Carolina Reaper, the hottest chillies in the world according to Guinness World Records. Photograph: Alamy

​Mangling your mouth in the name of macho is a surprisingly popular pastime. From the huge, orchestrated events in the US and UK (“Man v Fire Extreme Buffet featuring Ted the fire-breathing idiot”, promises one in Brighton), to the many YouTube videos of chaps necking Ghosts and then being remarkably perturbed by the results. (I wade through the first 10 or so. Nope, not a gal in sight.) It is a popular PR wheeze for restaurants to put chilli challenges on their menus, then sit back and count the column inches when “unwary” contestants are hospitalised.

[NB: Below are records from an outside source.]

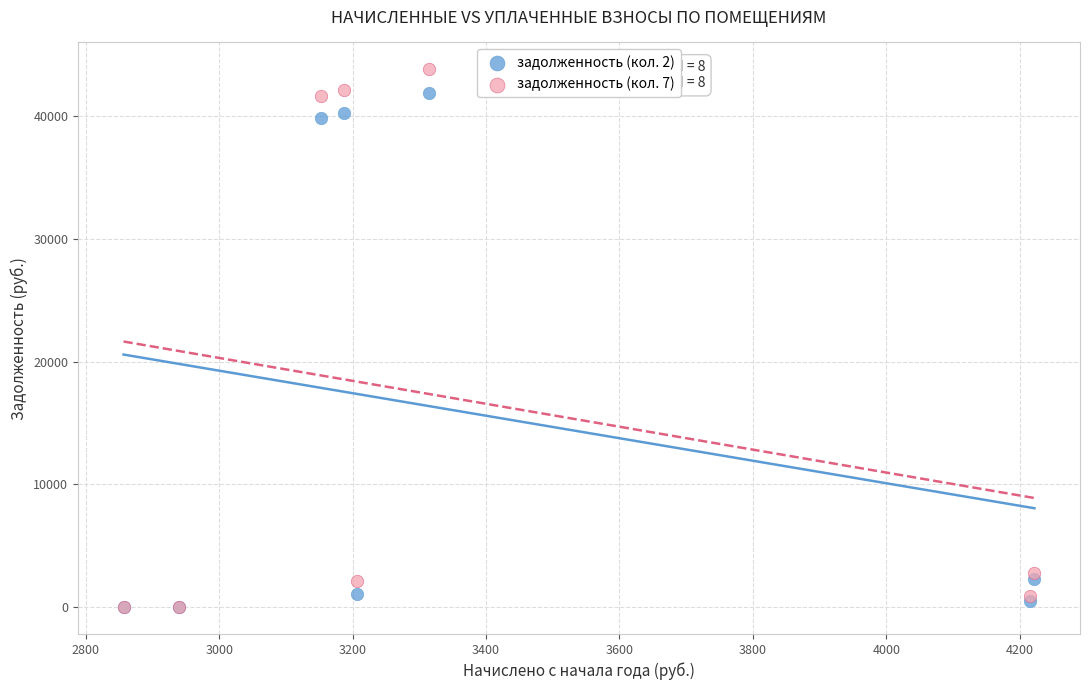

Which series has the largest Y range (max minus min)?

задолженность (кол. 7)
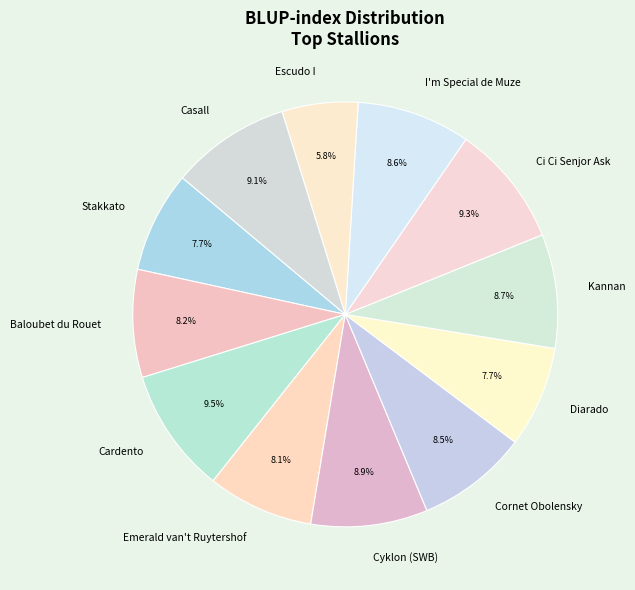

Is Stakkato the majority of the pie?

No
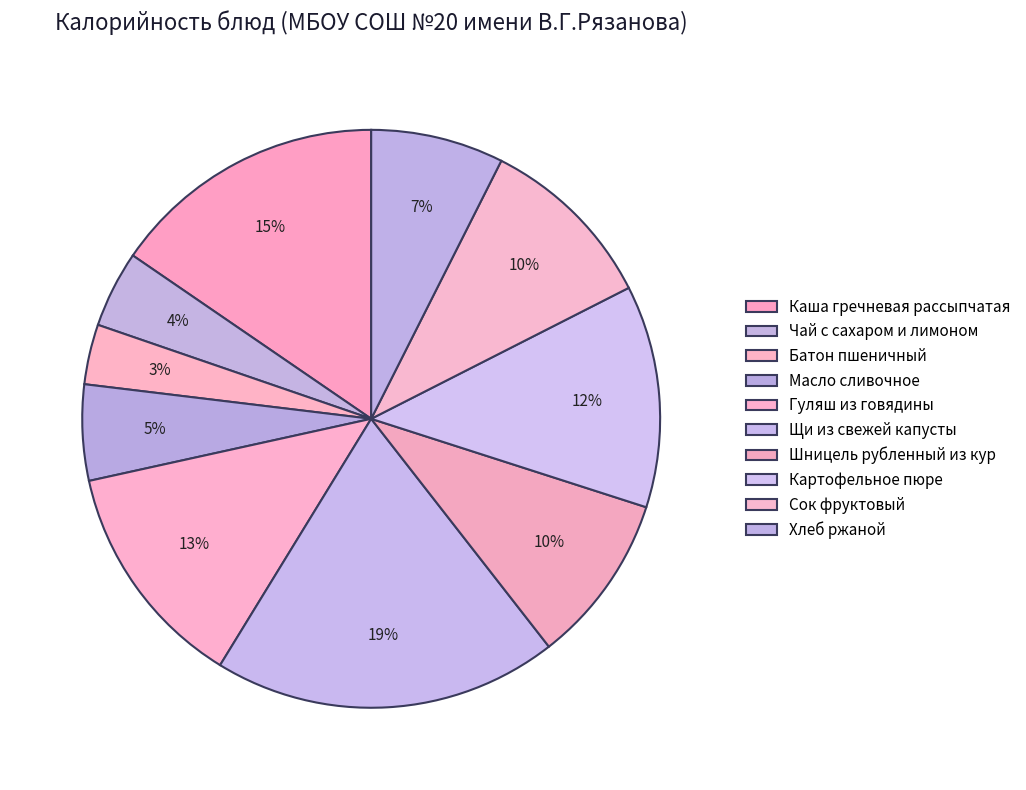

What percentage is the Гуляш из говядины slice, to the nearest percent?

13%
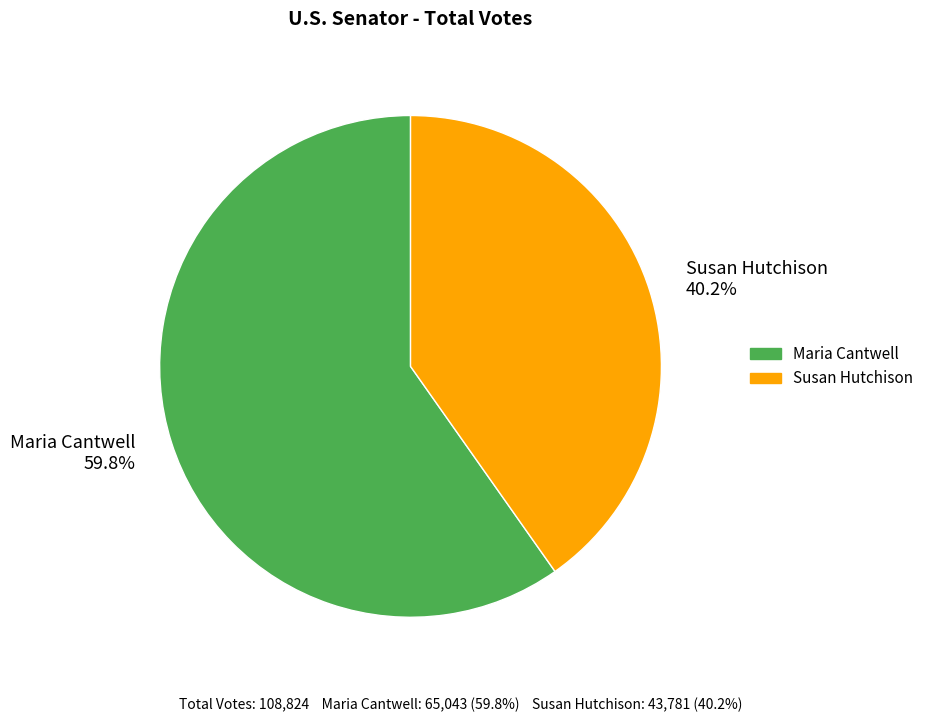

To the nearest percent, what is the combined percentage of Susan Hutchison and Maria Cantwell?

100%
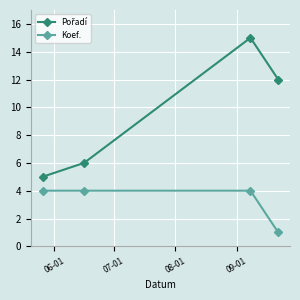

What is the sum of all Koef. values?

13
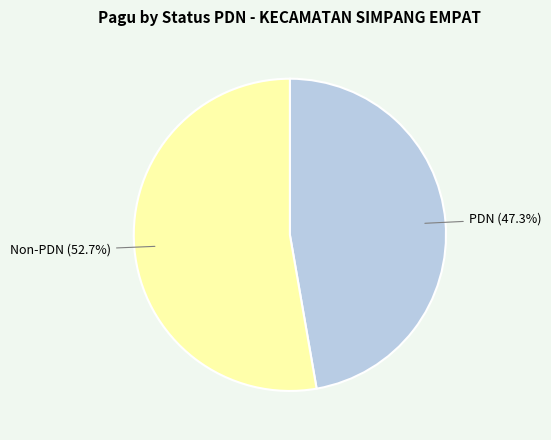

Is there a majority slice in this chart?

Yes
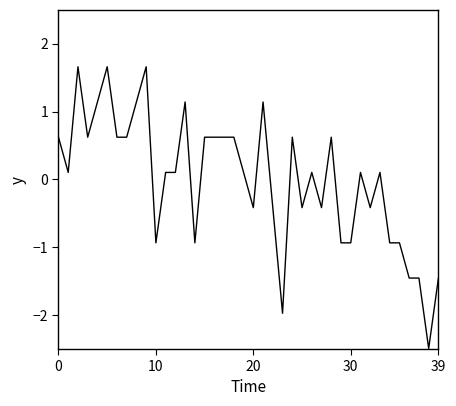

What is the difference between the maximum and minimum values?

4.2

Mark Gevaux, “The Ribman”, who is responsible for some truly excellent chilli sauces, reckons it’s about the endorphins, which can have the pleasing effect of distracting from ​actual pain​, and cause the famous “chilli high”. His hottest sauce, a searing little number made from Moruga Trinidad and Butch T Scorpions called For the Love of God, is so intense that people have been sending him videos ​of their distressed reactions to a glug of the stuff. And by “people”, I mean “men”. ​Gevaux confirms the Penn State findings: a “big lad” was left writhing in agony at one of his street food events, not just because he’d necked a Scorpion​, but also because a tiny woman popped another one “like it was a grape”.

I love the tingle of chilli, even properly poky spicing, ​the kind you get in a ​northern Thai larb or Gevaux’s Christ on a Bike sauce. But signing up for the kind of ​agonising fire caused by the ​Bedfordshire Super Naga or the innocuously named but evil Chocolate 7-Pot is just bonkers. It reminds me of the dumbass likes of Jackass or Dirty Sanchez. If you want that kind of pain, give me a shout and I’ll stick needles up your nostrils. That way, at least one of us will be having some fun.